---------- RAW RECORDS ----------

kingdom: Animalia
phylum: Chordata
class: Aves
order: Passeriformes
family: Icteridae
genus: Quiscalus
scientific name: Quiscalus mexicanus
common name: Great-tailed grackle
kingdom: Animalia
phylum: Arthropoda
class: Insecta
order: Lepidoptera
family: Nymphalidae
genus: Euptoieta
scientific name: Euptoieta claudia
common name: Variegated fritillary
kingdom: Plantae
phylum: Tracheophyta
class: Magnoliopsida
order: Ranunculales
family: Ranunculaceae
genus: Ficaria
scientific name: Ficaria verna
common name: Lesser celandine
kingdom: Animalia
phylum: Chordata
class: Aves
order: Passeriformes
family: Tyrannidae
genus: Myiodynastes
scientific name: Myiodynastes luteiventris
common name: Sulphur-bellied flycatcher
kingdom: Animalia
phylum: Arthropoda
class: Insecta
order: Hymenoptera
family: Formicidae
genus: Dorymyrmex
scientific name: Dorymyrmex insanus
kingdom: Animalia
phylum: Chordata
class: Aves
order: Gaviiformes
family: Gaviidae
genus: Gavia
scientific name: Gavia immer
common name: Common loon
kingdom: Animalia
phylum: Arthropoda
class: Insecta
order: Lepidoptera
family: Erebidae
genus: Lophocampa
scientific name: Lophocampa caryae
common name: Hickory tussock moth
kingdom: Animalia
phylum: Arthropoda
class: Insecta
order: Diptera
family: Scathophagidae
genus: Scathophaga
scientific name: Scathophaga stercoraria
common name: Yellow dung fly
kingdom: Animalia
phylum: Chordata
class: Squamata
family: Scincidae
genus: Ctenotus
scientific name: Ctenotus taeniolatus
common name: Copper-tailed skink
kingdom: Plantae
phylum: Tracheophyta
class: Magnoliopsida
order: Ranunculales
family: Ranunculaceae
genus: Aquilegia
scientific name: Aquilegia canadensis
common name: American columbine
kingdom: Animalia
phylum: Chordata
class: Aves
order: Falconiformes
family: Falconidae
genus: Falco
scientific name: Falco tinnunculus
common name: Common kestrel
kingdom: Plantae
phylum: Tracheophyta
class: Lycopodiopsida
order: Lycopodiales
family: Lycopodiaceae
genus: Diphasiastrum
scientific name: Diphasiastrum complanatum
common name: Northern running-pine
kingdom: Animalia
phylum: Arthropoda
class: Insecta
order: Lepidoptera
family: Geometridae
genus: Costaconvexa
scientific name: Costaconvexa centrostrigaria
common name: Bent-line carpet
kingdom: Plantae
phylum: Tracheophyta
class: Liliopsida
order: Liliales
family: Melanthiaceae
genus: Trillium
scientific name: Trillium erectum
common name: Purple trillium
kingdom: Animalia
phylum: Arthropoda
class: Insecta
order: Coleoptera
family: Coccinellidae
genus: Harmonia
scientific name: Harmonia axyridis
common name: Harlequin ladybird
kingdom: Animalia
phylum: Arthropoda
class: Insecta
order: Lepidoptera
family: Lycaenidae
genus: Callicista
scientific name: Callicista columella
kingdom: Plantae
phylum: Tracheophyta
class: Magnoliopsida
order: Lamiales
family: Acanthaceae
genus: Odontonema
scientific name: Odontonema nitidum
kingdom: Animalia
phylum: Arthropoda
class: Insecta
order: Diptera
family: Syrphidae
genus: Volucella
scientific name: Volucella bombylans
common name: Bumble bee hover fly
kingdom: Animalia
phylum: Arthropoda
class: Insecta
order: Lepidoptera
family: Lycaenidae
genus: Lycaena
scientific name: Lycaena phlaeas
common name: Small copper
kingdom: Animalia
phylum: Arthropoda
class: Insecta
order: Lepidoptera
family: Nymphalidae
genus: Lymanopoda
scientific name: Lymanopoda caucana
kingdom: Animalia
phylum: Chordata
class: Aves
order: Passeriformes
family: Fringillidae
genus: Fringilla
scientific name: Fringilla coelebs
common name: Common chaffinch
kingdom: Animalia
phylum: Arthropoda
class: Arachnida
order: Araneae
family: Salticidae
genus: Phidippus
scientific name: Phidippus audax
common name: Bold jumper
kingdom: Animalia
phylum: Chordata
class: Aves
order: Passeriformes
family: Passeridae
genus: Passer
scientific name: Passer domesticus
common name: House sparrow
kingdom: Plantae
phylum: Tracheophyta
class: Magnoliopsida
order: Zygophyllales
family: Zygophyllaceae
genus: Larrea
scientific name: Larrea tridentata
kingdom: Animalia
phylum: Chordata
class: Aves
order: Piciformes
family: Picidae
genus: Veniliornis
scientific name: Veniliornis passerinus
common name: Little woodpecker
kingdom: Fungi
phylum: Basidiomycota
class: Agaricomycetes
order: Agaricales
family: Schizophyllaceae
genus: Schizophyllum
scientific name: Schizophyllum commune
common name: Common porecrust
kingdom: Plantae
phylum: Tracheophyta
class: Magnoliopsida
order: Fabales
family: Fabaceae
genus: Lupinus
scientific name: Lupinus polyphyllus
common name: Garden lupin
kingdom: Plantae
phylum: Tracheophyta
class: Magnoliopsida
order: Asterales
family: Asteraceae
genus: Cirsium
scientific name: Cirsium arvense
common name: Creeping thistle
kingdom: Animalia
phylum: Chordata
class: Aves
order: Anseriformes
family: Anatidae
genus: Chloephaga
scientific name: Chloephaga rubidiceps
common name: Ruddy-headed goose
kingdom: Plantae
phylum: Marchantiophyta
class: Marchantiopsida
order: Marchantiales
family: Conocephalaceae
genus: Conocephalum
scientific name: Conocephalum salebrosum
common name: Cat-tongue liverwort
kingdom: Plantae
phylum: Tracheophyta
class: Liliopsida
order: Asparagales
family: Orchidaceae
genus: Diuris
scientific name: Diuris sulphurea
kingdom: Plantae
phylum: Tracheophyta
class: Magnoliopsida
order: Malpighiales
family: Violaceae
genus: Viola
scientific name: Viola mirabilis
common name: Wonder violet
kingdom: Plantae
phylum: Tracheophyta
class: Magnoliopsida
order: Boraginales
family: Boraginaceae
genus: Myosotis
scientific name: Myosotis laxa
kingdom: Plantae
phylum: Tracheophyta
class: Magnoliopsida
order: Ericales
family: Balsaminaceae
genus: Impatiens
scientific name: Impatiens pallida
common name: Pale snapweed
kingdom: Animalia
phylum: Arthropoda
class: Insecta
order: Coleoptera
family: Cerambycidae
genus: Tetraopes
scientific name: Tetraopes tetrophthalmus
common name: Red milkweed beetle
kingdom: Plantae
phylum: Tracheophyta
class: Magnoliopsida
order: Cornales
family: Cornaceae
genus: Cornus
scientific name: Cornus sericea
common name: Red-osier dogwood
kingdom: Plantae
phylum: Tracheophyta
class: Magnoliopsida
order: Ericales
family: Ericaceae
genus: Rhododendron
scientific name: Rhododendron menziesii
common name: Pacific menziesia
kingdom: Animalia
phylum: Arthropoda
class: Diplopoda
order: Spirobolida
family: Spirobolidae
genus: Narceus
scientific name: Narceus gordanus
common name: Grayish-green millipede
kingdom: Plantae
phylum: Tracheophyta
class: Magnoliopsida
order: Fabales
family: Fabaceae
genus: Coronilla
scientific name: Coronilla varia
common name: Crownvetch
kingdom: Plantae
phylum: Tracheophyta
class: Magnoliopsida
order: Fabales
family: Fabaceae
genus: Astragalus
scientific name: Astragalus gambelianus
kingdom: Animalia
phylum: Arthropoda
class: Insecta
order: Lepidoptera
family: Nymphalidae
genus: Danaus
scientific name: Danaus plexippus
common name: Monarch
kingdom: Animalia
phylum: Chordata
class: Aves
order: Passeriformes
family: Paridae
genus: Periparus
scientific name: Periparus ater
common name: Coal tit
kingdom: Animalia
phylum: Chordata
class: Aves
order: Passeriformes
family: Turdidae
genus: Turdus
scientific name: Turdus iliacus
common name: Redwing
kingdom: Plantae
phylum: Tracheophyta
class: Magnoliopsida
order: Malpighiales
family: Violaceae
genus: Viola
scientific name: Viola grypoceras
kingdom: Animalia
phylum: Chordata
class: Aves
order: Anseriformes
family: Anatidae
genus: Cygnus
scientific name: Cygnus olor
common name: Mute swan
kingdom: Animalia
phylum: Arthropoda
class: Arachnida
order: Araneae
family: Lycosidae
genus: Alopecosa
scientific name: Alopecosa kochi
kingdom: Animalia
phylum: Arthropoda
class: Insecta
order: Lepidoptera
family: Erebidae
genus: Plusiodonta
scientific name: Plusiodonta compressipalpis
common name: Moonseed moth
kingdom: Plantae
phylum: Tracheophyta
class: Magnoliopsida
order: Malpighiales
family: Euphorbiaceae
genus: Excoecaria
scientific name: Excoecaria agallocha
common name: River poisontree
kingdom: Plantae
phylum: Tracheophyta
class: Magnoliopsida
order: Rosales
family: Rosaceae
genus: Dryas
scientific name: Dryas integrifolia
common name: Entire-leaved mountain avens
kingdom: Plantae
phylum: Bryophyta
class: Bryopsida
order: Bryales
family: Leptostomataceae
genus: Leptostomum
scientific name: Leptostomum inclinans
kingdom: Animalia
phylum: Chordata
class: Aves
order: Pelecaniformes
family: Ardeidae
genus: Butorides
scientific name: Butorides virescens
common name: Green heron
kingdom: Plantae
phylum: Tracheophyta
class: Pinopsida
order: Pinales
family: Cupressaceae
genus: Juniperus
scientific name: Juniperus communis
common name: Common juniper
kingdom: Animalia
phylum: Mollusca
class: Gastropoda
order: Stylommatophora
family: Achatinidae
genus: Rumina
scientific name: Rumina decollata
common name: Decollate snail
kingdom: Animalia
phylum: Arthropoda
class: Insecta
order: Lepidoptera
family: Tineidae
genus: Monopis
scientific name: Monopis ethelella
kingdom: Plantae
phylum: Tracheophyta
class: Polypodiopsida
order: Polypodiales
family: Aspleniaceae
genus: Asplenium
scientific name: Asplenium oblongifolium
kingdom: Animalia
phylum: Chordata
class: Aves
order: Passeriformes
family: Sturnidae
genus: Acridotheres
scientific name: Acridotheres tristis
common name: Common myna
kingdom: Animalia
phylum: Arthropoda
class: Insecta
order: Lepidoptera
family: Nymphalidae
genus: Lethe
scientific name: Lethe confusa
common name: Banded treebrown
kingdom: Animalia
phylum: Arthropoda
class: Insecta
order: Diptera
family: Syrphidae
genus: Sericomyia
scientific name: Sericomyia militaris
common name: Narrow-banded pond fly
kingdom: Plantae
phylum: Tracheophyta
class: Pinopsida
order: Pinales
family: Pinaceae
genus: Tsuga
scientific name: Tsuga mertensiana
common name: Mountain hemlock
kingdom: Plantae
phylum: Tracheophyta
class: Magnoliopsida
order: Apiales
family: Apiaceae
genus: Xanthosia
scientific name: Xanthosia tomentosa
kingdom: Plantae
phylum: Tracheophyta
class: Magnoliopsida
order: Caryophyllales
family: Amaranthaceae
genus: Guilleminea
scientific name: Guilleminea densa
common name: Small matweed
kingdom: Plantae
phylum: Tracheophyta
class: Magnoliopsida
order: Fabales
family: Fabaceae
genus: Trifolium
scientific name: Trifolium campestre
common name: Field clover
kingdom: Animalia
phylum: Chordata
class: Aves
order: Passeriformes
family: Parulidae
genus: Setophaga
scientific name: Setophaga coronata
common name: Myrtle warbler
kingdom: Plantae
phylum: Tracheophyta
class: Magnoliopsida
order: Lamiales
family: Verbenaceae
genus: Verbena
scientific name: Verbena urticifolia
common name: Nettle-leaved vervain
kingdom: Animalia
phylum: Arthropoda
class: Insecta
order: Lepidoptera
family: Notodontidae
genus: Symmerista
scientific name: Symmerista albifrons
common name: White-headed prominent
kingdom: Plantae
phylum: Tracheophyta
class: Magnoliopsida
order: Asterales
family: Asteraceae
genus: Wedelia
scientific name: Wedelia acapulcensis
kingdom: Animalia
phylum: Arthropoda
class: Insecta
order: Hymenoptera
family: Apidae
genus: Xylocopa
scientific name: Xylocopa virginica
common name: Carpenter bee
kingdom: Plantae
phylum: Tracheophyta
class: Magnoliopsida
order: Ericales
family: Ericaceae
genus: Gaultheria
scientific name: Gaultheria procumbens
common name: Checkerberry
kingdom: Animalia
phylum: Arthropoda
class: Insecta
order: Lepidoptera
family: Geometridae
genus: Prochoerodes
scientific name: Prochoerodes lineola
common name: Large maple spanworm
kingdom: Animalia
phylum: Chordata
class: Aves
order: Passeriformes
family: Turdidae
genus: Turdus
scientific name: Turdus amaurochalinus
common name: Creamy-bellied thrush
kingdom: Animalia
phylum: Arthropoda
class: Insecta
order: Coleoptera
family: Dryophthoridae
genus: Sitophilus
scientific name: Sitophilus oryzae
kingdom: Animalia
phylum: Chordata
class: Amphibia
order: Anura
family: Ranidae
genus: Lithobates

----------

» CHALLENGE
Repeat the lines above exactly, from the line with "common name: Small matweed" up to and including the line with "family: Apidae".

» RIGHT ANSWER
common name: Small matweed
kingdom: Plantae
phylum: Tracheophyta
class: Magnoliopsida
order: Fabales
family: Fabaceae
genus: Trifolium
scientific name: Trifolium campestre
common name: Field clover
kingdom: Animalia
phylum: Chordata
class: Aves
order: Passeriformes
family: Parulidae
genus: Setophaga
scientific name: Setophaga coronata
common name: Myrtle warbler
kingdom: Plantae
phylum: Tracheophyta
class: Magnoliopsida
order: Lamiales
family: Verbenaceae
genus: Verbena
scientific name: Verbena urticifolia
common name: Nettle-leaved vervain
kingdom: Animalia
phylum: Arthropoda
class: Insecta
order: Lepidoptera
family: Notodontidae
genus: Symmerista
scientific name: Symmerista albifrons
common name: White-headed prominent
kingdom: Plantae
phylum: Tracheophyta
class: Magnoliopsida
order: Asterales
family: Asteraceae
genus: Wedelia
scientific name: Wedelia acapulcensis
kingdom: Animalia
phylum: Arthropoda
class: Insecta
order: Hymenoptera
family: Apidae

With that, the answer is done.